# Job
Copy word for word everything in the items from the line containing "6 Ağustos 2026" down to the end of the items. Leave the pictures out of your answer.

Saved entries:
BEGIN

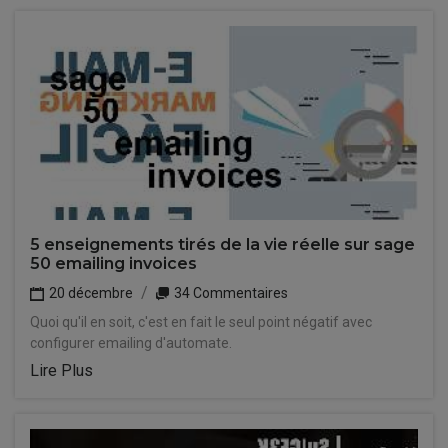
5 enseignements tirés de la vie réelle sur sage
50 emailing invoices
20 décembre
34 Commentaires
Quoi qu'il en soit, c'est en fait le seul point négatif avec
configurer emailing d'automate.
Lire Plus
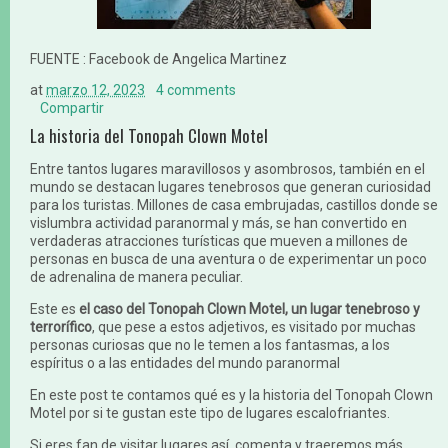
FUENTE : Facebook de Angelica Martinez
at
marzo 12, 2023
4 comments
Compartir
La historia del Tonopah Clown Motel
Entre tantos lugares maravillosos y asombrosos, también en el
mundo se destacan lugares tenebrosos que generan curiosidad
para los turistas. Millones de casa embrujadas, castillos donde se
vislumbra actividad paranormal y más, se han convertido en
verdaderas atracciones turísticas que mueven a millones de
personas en busca de una aventura o de experimentar un poco
de adrenalina de manera peculiar.
Este es
el caso del Tonopah Clown Motel, un lugar tenebroso y
terrorífico
, que pese a estos adjetivos, es visitado por muchas
personas curiosas que no le temen a los fantasmas, a los
espíritus o a las entidades del mundo paranormal
En este post te contamos qué es y la historia del Tonopah Clown
Motel por si te gustan este tipo de lugares escalofriantes.
Si eres fan de visitar lugares así, comenta y traeremos más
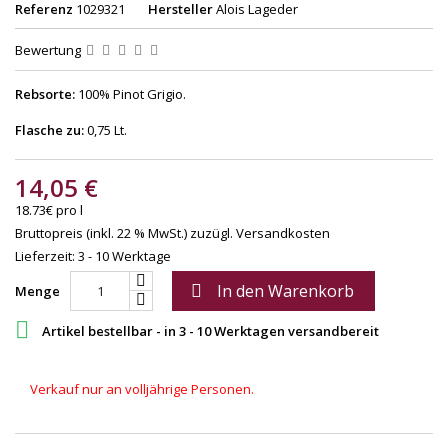
Referenz
1029321
Hersteller
Alois Lageder
Bewertung
Rebsorte:
100% Pinot Grigio.
Flasche zu:
0,75 Lt.
14,05 €
18.73€ pro l
Bruttopreis (inkl. 22 % MwSt.)
zuzügl. Versandkosten
Lieferzeit: 3 - 10 Werktage
In den Warenkorb

Menge

Artikel bestellbar - in 3 - 10 Werktagen versandbereit
Verkauf nur an volljährige Personen.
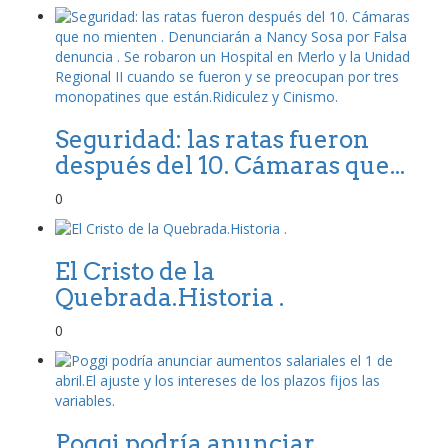
Seguridad: las ratas fueron
después del 10. Cámaras que...
0
El Cristo de la
Quebrada.Historia .
0
Poggi podría anunciar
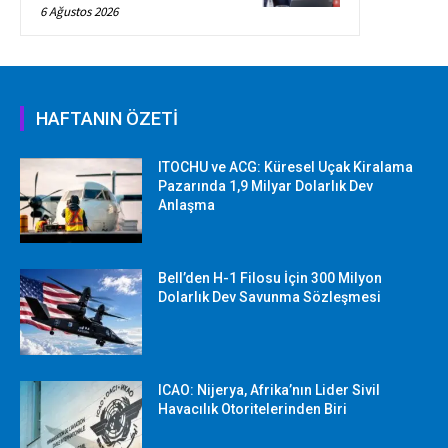
6 Ağustos 2026
HAFTANIN ÖZETİ
ITOCHU ve ACG: Küresel Uçak Kiralama
Pazarında 1,9 Milyar Dolarlık Dev
Anlaşma
Bell’den H-1 Filosu İçin 300 Milyon
Dolarlık Dev Savunma Sözleşmesi
ICAO: Nijerya, Afrika’nın Lider Sivil
Havacılık Otoritelerinden Biri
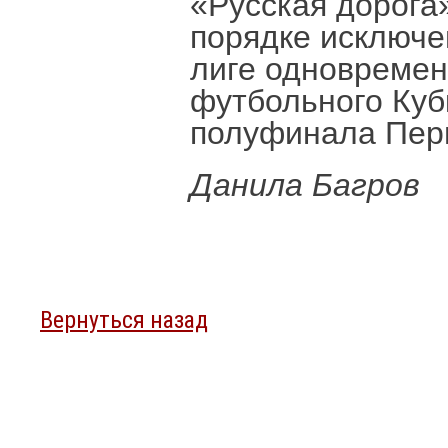
«Русская дорога
порядке исключе
лиге одновремен
футбольного Куб
полуфинала Пер
Данила Багров
Вернуться назад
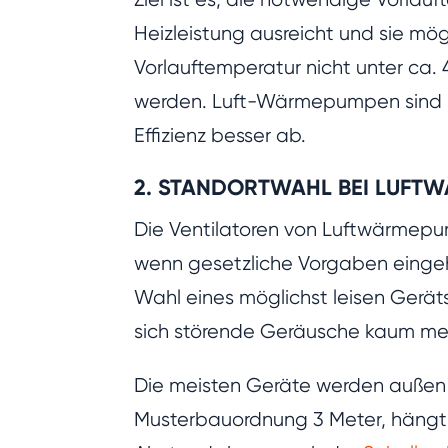
Heizleistung ausreicht und sie mö
Vorlauftemperatur nicht unter ca.
werden. Luft-Wärmepumpen sind h
Effizienz besser ab.
2. STANDORTWAHL BEI LUFT
Die Ventilatoren von Luftwärmepu
wenn gesetzliche Vorgaben einge
Wahl eines möglichst leisen Gerät
sich störende Geräusche kaum meh
Die meisten Geräte werden außen 
Musterbauordnung 3 Meter, hängt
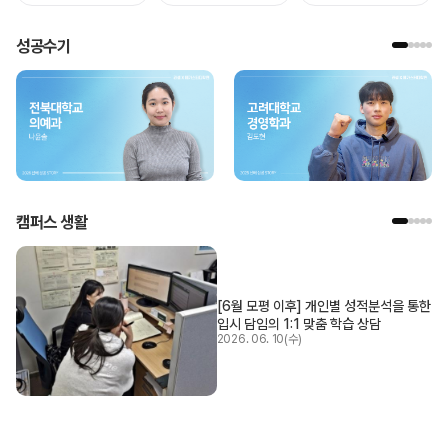
성공수기
캠퍼스 생활
[6월 모평 이후] 개인별 성적분석을 통한
입시 담임의 1:1 맞춤 학습 상담
2026. 06. 10(수)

END

# Solution for this problem
6 Ağustos 2026
HAFTANIN ÖZETİ
ITOCHU ve ACG: Küresel Uçak Kiralama
Pazarında 1,9 Milyar Dolarlık Dev
Anlaşma
Bell’den H-1 Filosu İçin 300 Milyon
Dolarlık Dev Savunma Sözleşmesi
ICAO: Nijerya, Afrika’nın Lider Sivil
Havacılık Otoritelerinden Biri
«Русская дорога
порядке исключе
лиге одновремен
футбольного Куб
полуфинала Пер
Данила Багров
Вернуться назад
Heizleistung ausreicht und sie mö
Vorlauftemperatur nicht unter ca.
werden. Luft-Wärmepumpen sind h
Effizienz besser ab.
2. STANDORTWAHL BEI LUFT
Die Ventilatoren von Luftwärmepu
wenn gesetzliche Vorgaben einge
Wahl eines möglichst leisen Gerät
sich störende Geräusche kaum meh
Die meisten Geräte werden außen 
Musterbauordnung 3 Meter, hängt
성공수기
캠퍼스 생활
[6월 모평 이후] 개인별 성적분석을 통한
입시 담임의 1:1 맞춤 학습 상담
2026. 06. 10(수)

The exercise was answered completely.